Evaporation was a no-go for me as it just takes too long and wrecks the hood very quickly. DMG is not the best thing for Pd removal, that is for sure, but it nicely works for removing low grade Pd from bulk of solutions whith very high % recovery without need to cement it out (another lengthy and often incomplete procedure).

NH3 and HCL is the standard for smaller operations. That is true with material, which is at least few % in palladium. I often dealt with few g/kg Pd at best, either in pins or in old silver tantalum capacitors. I had both AR solutions or nitric solutions with less than 0,5g/L Pd, which needed to be separaated from bulk of the other PMs (gold in AR, silver in nitric) in order to get money for it. For this purpose DMG was perfect reagent. It was dozen of grams at time (not too much), it did the job perfectly (after killing the oxidizing acid species in AR/free nitric in nitrate silver solutions) without nothing more than stirring and filtering.
For bigger operations, it would need more robust process without DMG i suppose. I did some reactions and reductions with different reagents, and practically solved simultaneous drop of AuPd from AR. But for nitric solutions of low Pd content, I still didn´t found nothing better (overall) than DMG.
 
I was not that into separating palladium from silver, but vice versa, silver from palladium. I was OK with few% Ag in Pd anyway. I needed sharp separation which concentrated Pd stream and leave somewhat clean Ag stream. As palladium is significantly more valuable and I do not have interest in further refining of both metals (90+ for Pd and 99,5+% for Ag is fine) due to slim finencial benefit and too much hassle involved (of course I know how to do it with both Pd and Ag, but it does not make sense money-wise).

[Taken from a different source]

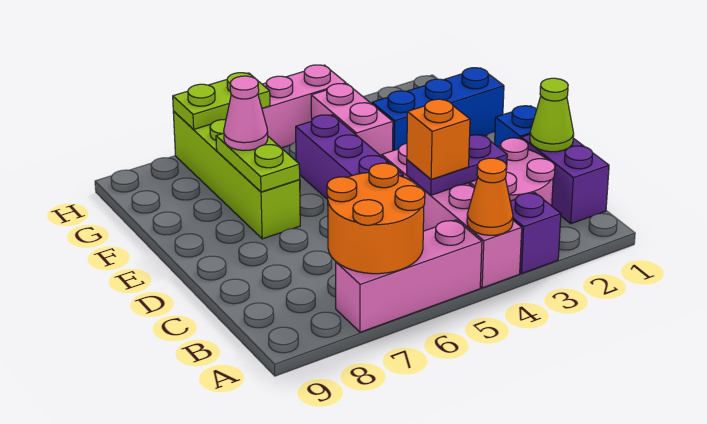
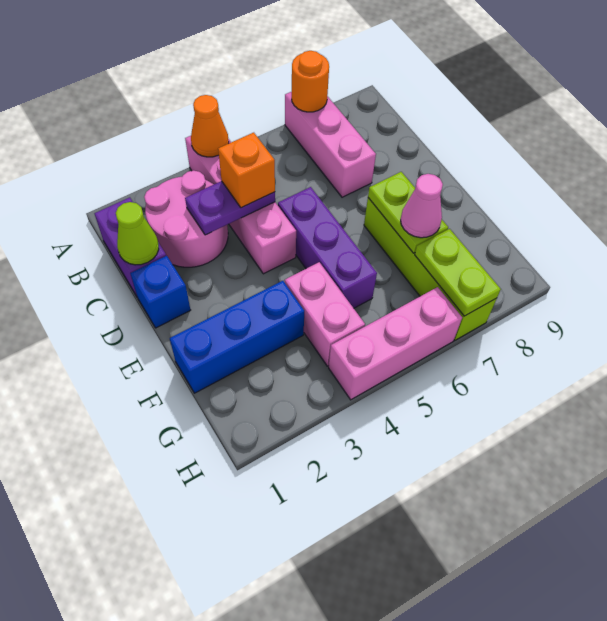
purple 1x1 brick [510,193,561,273] -> none
pink 1x3 brick [336,220,482,332] -> pink 1x3 brick turned to [285,92,376,197]
orange 2x2 round brick [327,163,425,274] -> orange 1x1 round brick [292,51,329,112]
lime 1x2 plate [173,73,270,129] -> lime 1x2 plate turned to [415,229,501,316]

Evaporation was a no-go for me as it just takes too long and wrecks the hood very quickly. DMG is not the best thing for Pd removal, that is for sure, but it nicely works for removing low grade Pd from bulk of solutions whith very high % recovery without need to cement it out (another lengthy and often incomplete procedure).

NH3 and HCL is the standard for smaller operations. That is true with material, which is at least few % in palladium. I often dealt with few g/kg Pd at best, either in pins or in old silver tantalum capacitors. I had both AR solutions or nitric solutions with less than 0,5g/L Pd, which needed to be separaated from bulk of the other PMs (gold in AR, silver in nitric) in order to get money for it. For this purpose DMG was perfect reagent. It was dozen of grams at time (not too much), it did the job perfectly (after killing the oxidizing acid species in AR/free nitric in nitrate silver solutions) without nothing more than stirring and filtering.
For bigger operations, it would need more robust process without DMG i suppose. I did some reactions and reductions with different reagents, and practically solved simultaneous drop of AuPd from AR. But for nitric solutions of low Pd content, I still didn´t found nothing better (overall) than DMG.
How about dropping Pd from volumous solution of Pd chloride (after separating Silver as AgCl) as hydroxides. Palladium salts should go for hydrolysis pretty easy, and be converted to hydroxides, especially from clrorides of Pd. Redissolve in HCl or weak AR and this way concentrate the values? And just do Pd reduction from chloride solution with Sodium Formate?!